De overstap naar sculptuur: in de leer bij Rombaux

Eén van Serruys' eerste sculpturen.

Van schilderen naar beeldhouwen: geen evidentie

 

Yvonne Serruys maakte op het einde van de 19de eeuw geleidelijk aan de opmerkelijke overstap van schilderkunst naar sculptuur. Dit was een bijzondere beslissing, omdat beeldhouwen op dat moment geen evidente keuze was voor vrouwelijke kunstenaressen, en zij tot dan toe relatief veel succes had geoogst met haar schilderijen. De overstap die Serruys maakte, kreeg dan ook verschillende, maar grotendeels positieve commentaren in de pers. Om haar in het beeldhouwen te bekwamen, ging Serruys in de leer bij de Brusselse beeldhouwer Egide Rombaux, die ze waarschijnlijk via Claus en Lemmen leerde kennen. 

Egide Rombaux als leermeester

Wanneer Serruys (vermoedelijk) lessen van hem krijgt heeft hij al heel wat gepresteerd als beeldhouwer. Hij was een succesvol leerling aan de Brusselse academie, waar hij les kreeg van Charles Vanderstappen (1843-1910). Na zijn studies werkte hij een tijd mee in het atelier van Jef Lambeaux (1852-1908), hij bracht tijd door in Parijs en na het winnen van de Godecharleprijs in 1887 bracht hij lange periodes in Italië door.
Rombaux stond bekend als een beeldhouwer die technisch uitermate goed onderlegd was, wat Serruys later zelf bevestigde wanneer ze over hem vertelde. Zijn aanzien, waardoor hij heel wat opdrachten kreeg voor onder andere openbare monumenten, en zijn vele contacten binnen de kunstwereld konden alleen maar voordelig zijn voor Yvonne Serruys en haar beginnende beeldhouwcarrière.

Wanneer Yvonne haar leertijd bij Rombaux ongeveer doorbracht, en hoe intensief deze was, is moeilijk te achterhalen. Uit verschillende bronnen valt af te leiden dat de lessen op een eerste solo-tentoonstelling in Parijs volgden, waarop enkele kleine sculpturen geprezen werden. Wanneer deze solo-tentoonstelling precies plaats vond is echter onduidelijk.
Serruys stelde vanaf 1904 regelmatig beeldhouwwerk tentoon in Parijs, en had in dat jaar voor het eerst een woonadres in de stad. De leertijd lijkt eerder plaats gevonden te hebben in de jaren waarin ze officieel nog in Menen woonde. Dit, in combinatie met het feit dat Rombaux vanaf 1909 door een turbulente periode in zijn privéleven ging, doet vermoeden dat de introductie tot sculptuur bij Rombaux kort na 1900 plaats vond.

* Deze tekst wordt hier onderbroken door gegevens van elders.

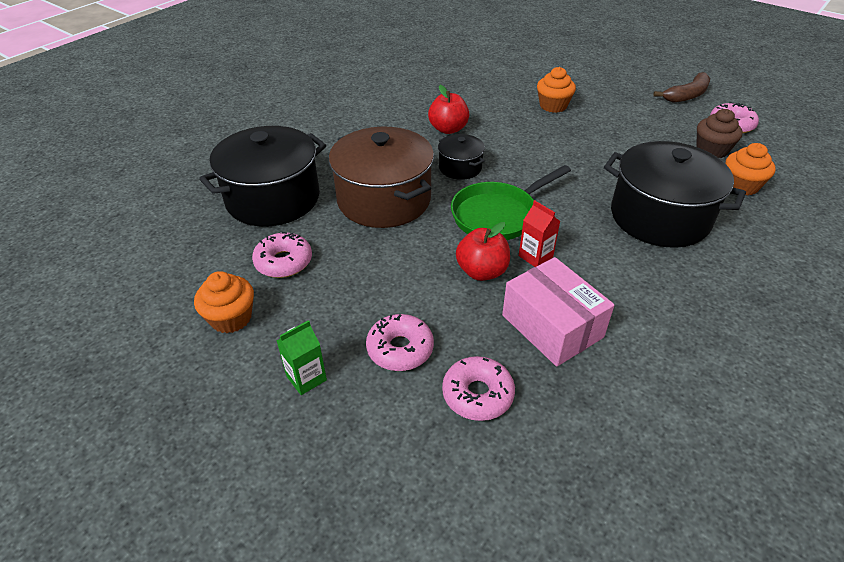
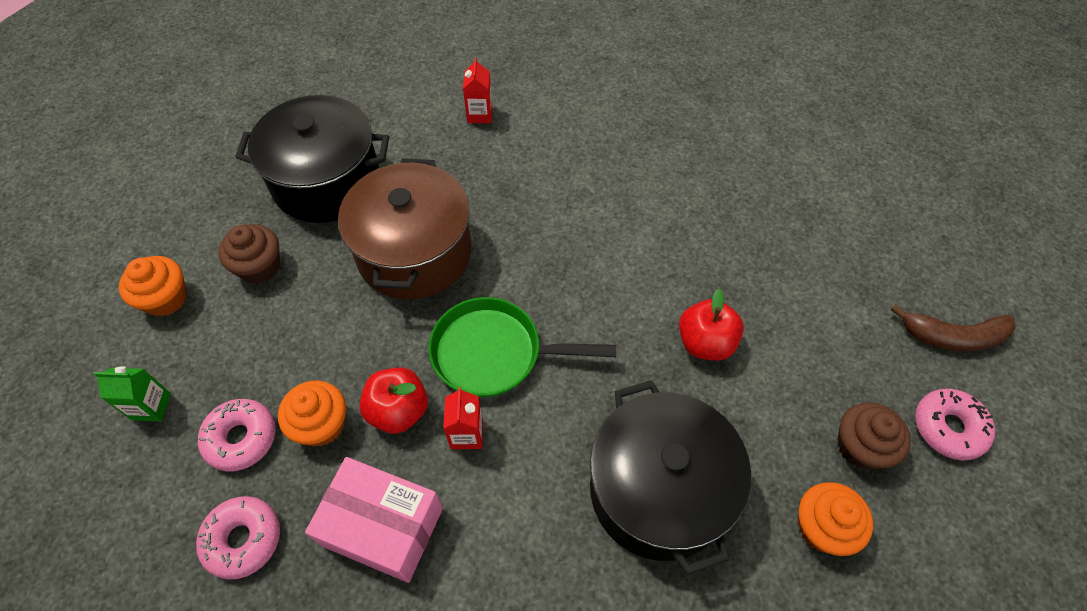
camera: 40 degrees right, 15 degrees up
(283, 262) = (259, 266): pink donut -> brown cupcake
(334, 124) = (479, 114): none -> red carton
(448, 129) = (582, 197): red apple -> red apple (705, 343)
(460, 168) = (532, 261): black pot -> none
(552, 326) = (383, 526): pink box -> pink box turned 75 degrees counterclockwise
(553, 106) = (744, 238): orange cupcake -> orange cupcake (321, 424)

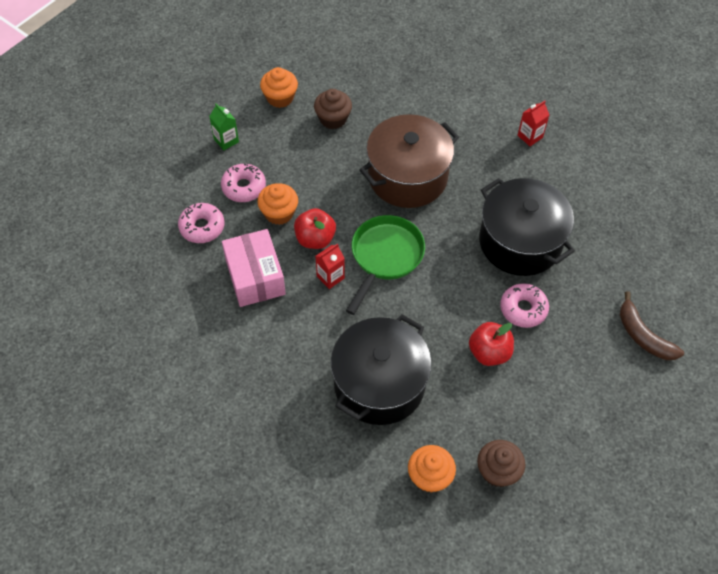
camera: 50 degrees right, 0 degrees up
(327, 182) = (410, 104): black pot -> black pot (520, 242)
(494, 353) = (385, 256): green pan -> green pan turned 60 degrees clockwise
(948, 428) = (555, 513): pink donut -> pink donut (523, 309)
(952, 336) = (626, 486): brown banana -> brown banana (643, 336)

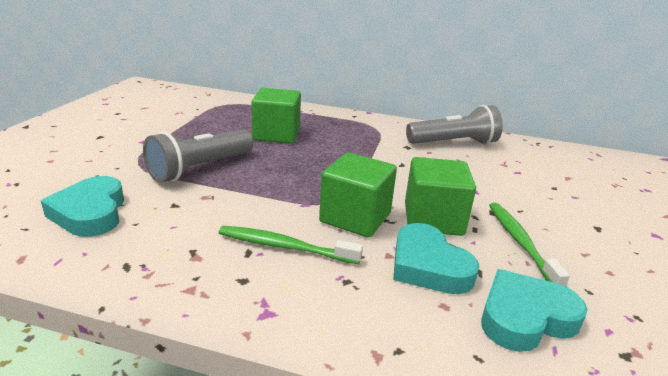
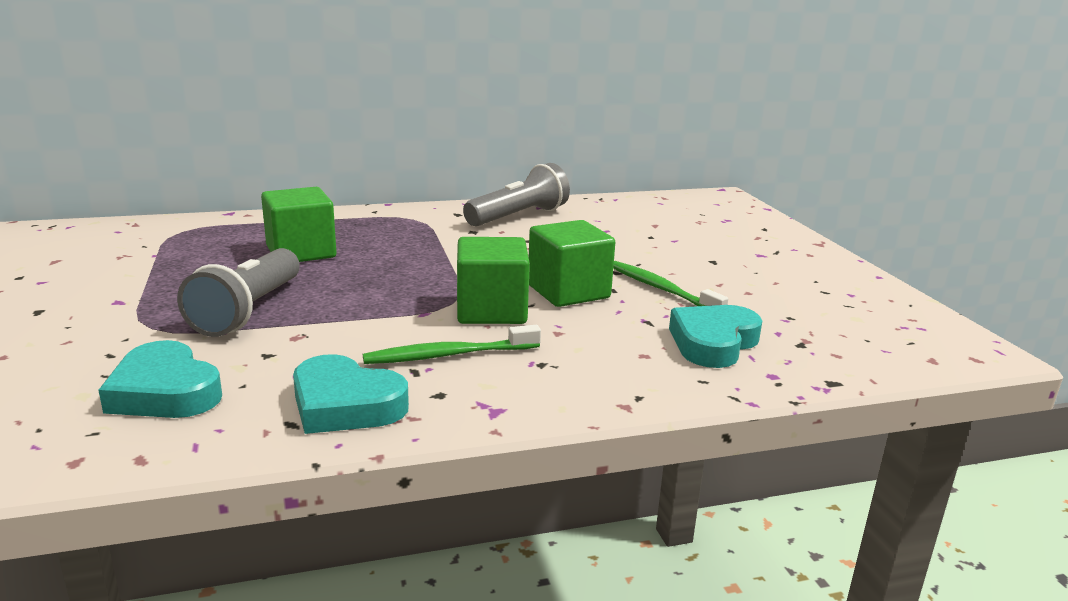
camera: 30 degrees left, 5 degrees down
(428, 266) = (602, 330): turquoise heart -> turquoise heart (345, 405)

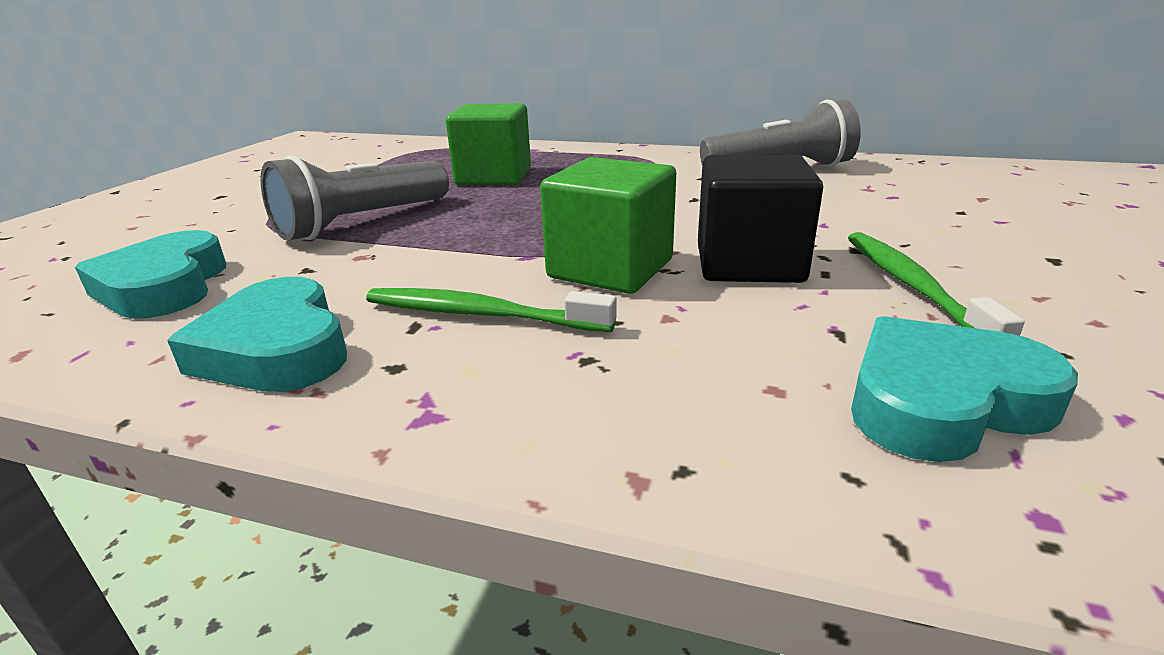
camera: 35 degrees right, 5 degrees up
(568, 292) = (749, 263): green cube -> black cube

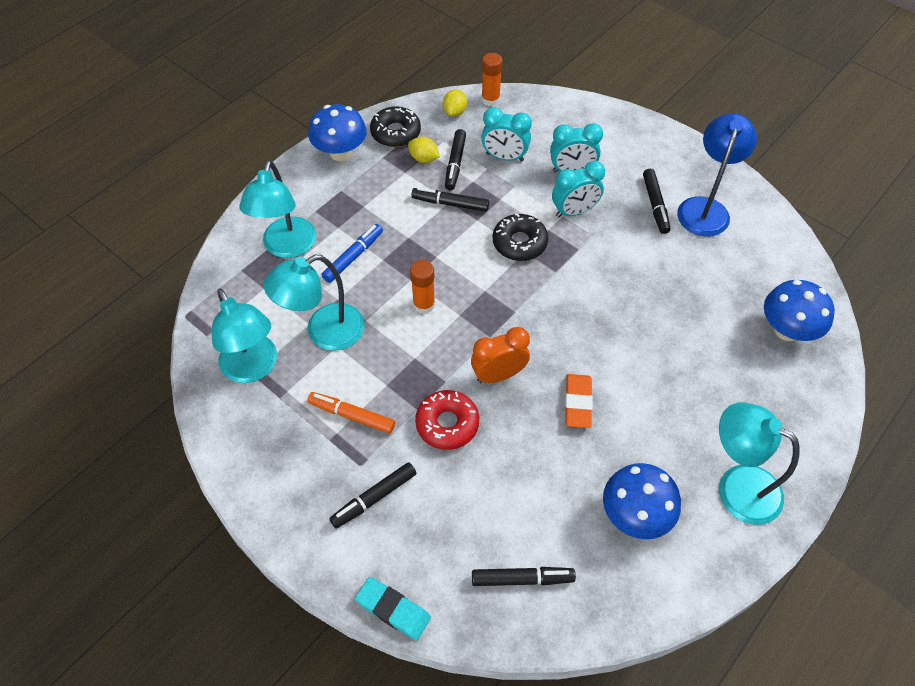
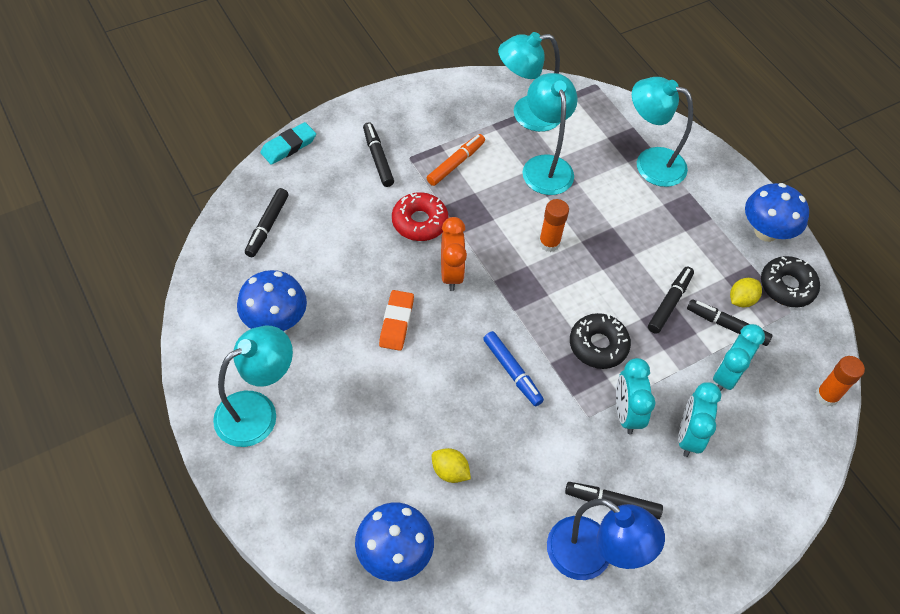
camera: 105 degrees right, 0 degrees up
(353, 257) = (623, 207): blue marker -> blue marker (512, 372)
(454, 112) = (811, 352): yellow lemon -> yellow lemon (450, 471)
(578, 403) = (396, 322): orange eraser -> orange eraser turned 75 degrees clockwise

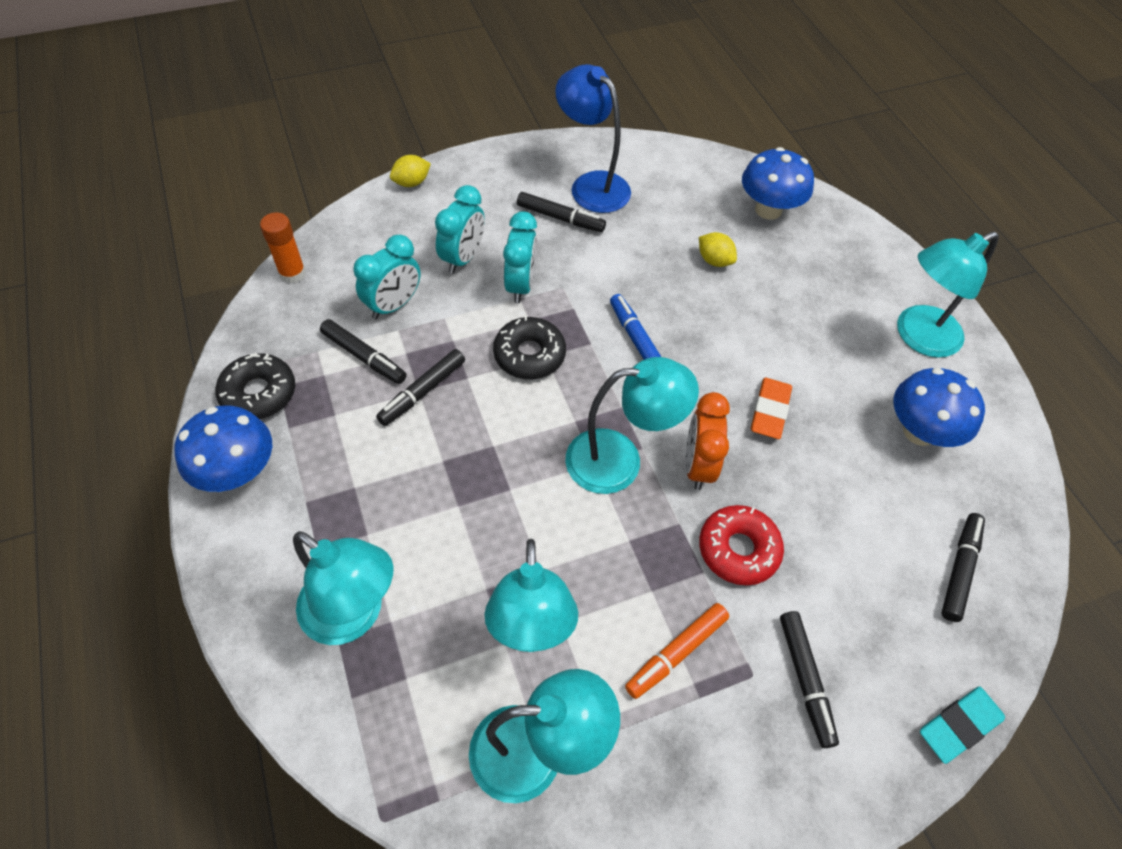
camera: 170 degrees left, 0 degrees up
(509, 270) = (619, 460): none -> turquoise lamp
(549, 243) = (556, 493): orange glue stick -> none
(741, 300) = (328, 384): yellow lemon -> yellow lemon (411, 183)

Er werd lang gedacht dat dit werk van Rombaux een portret van Yvonne  was.

Het atelier in Schaarbeek

In de periode waarin Yvonne Serruys leerlinge van Egide Rombaux geweest zou zijn, stond de beeldhouwer gedomicilieerd in de Rue Fraikin in Schaarbeek, waar zijn atelier was. Het huis op nummer 14 werd in 1897 gebouwd naar de plannen van de architect Maurice Dechamps, die ook zijn woonst ontwierp, enkele straten verder. Het huis in de Fraikinstraat werd gebouwd als echt beeldhouwersatelier, met een hoog plafond en groot raam, zoals op de twee foto's en de bouwplannen te zien valt. In deze periode was de kunstenaar getrouwd met zijn eerste vrouw en voedden zij samen hun buurmeisje, Georgette Dudaert, op. Het is zeker dat de familie Serruys contact had met de familie Rombaux rond deze tijd, af te leiden uit briefwisselingen en portretten gemaakt door de beeldhouwer.
Egide Rombaux hield zeker tot in 1908 atelier in Schaarbeek. Daarna liet hij een nieuw huis met atelier in Ukkel bouwen. In 1909 verliet Rombaux zijn vrouw voor zijn 20 jaar jongere leerlinge Valentine Bender, waarmee hij zou samenleven in Ukkel tot aan zijn dood in 1942.